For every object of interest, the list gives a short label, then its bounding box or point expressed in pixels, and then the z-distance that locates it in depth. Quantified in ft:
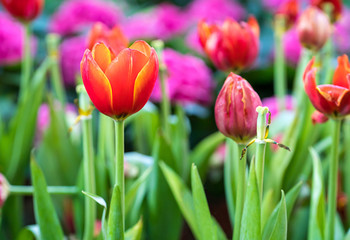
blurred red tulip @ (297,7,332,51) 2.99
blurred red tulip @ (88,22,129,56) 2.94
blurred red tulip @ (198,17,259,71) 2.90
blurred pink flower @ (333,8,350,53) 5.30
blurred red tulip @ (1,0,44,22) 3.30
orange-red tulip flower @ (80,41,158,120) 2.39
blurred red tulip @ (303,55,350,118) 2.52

○ ○ ○

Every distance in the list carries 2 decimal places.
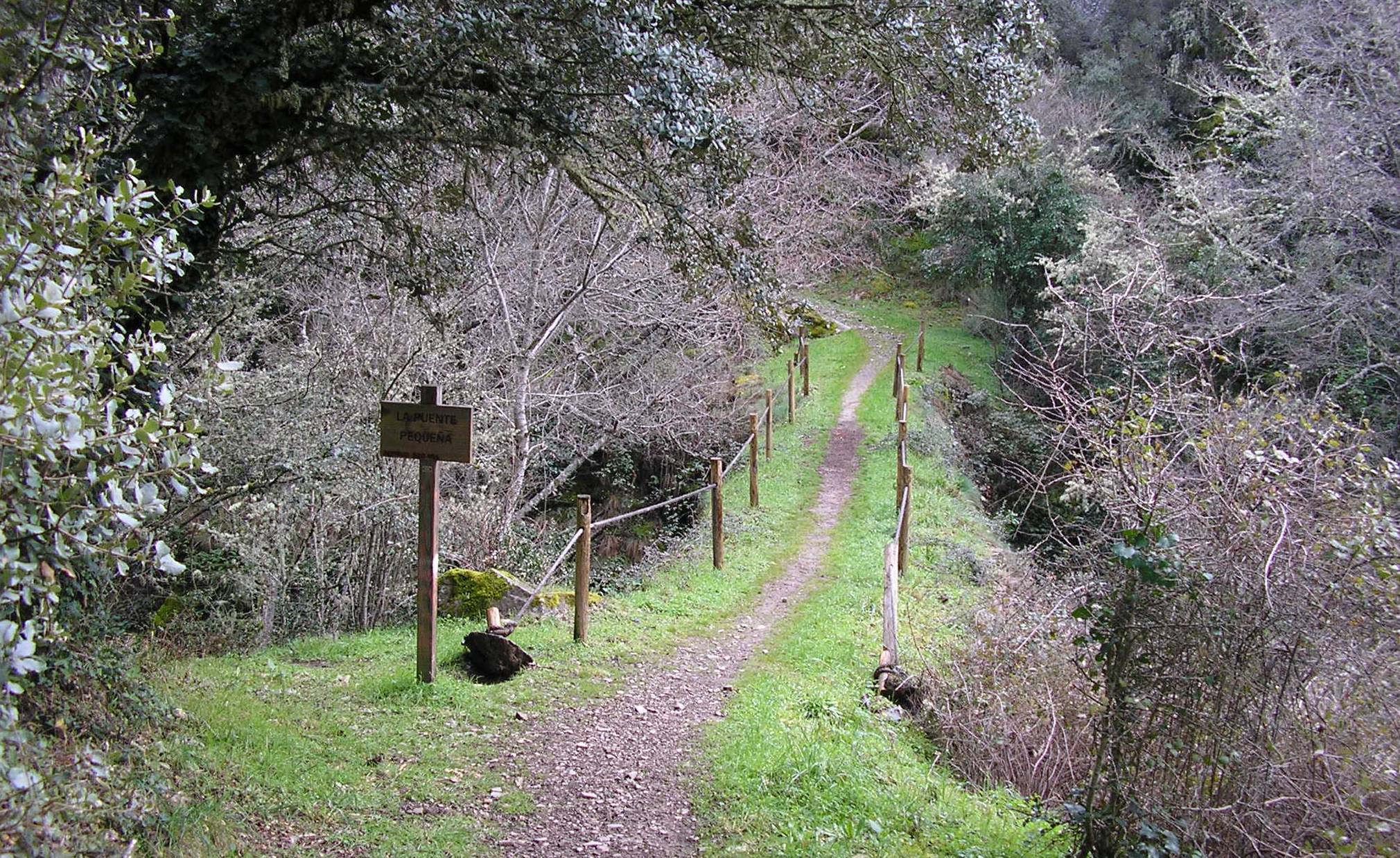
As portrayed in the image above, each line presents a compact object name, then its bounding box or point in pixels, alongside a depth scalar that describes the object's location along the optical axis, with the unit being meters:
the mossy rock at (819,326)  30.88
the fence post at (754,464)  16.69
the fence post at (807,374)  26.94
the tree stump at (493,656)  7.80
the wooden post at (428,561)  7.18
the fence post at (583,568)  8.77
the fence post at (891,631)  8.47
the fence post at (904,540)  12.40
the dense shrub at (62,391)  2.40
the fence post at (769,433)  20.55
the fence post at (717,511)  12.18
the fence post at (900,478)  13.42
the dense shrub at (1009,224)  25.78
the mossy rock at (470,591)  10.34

○ ○ ○

Tally the lines in this material that hold the word "post", then reply with only the number.

9